Nel secondo caso, ove la revoca fosse priva di giustificazioni, se nulla consente di porne in discussione la validità e l’efficacia, in forza della facoltà, riconosciuta all’assemblea, di disporre la revoca “in ogni tempo” dell’amministratore, certamente invece, secondo la Corte di Cassazione, dovrà essere valutato il diritto al risarcimento del professionista revocato, così come avviene per la revoca prima della scadenza del termine del mandatario (art. 1725 c.c.) o dell’amministratore di società di capitali (art. 2383 c.c.).
In conclusione, la Suprema Corte enuncia il seguente principio di diritto: “L’amministratore di condominio, in ipotesi di revoca deliberata dall’assemblea prima della scadenza del termine previsto nell’atto di nomina, ha diritto, oltre che al soddisfacimento dei propri eventuali crediti, altresì al risarcimento dei danni, in applicazione dell’art. 1725, primo comma, c.c., salvo che sussista una giusta causa, indicativamente ravvisabile tra quelle che giustificano la revoca giudiziale dello stesso incarico.”
L’amministratore revocato senza giusta causa, nella sentenza in questione, ha visto così accogliere il proprio ricorso e cassare la sentenza impugnata con rinvio al Tribunale di Palermo perché riesaminasse la causa statuendo un congruo risarcimento a suo favore.

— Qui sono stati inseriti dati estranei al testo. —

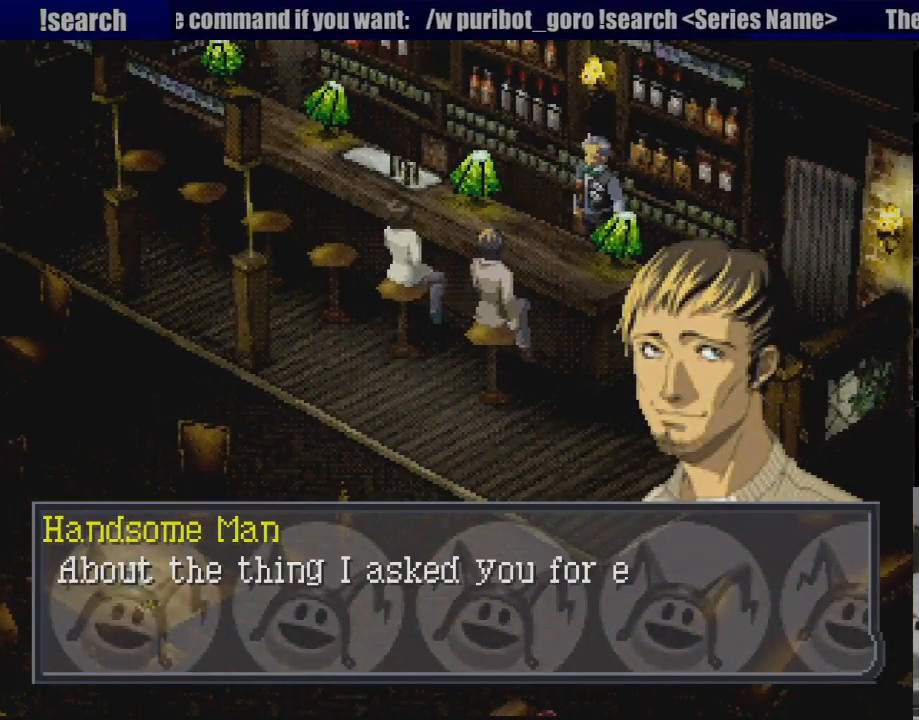
Gameplay with a controller (PlayStation layout); each line is a JSON object with the inputs held at the frame after it. "events" lists button and stick changes between this image and that frame as [ms after this image, input, new state], when the widget could be followed in between. Not read: L3 R3.
{"buttons": [], "events": [[317, "CROSS", "down"], [400, "CIRCLE", "down"], [417, "CIRCLE", "up"], [450, "CROSS", "up"]]}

Dunque, prima di procedere alla revoca dell’amministratore condominiale, ancorché essa sia astrattamente possibile in ogni momento, per evitare di dover risarcire a questi il danno che dovesse dimostrare di aver patito, occorre verificare che sussistano i presupposti per una giusta causa come previsti dalla legge o dalla giurisprudenza in materia.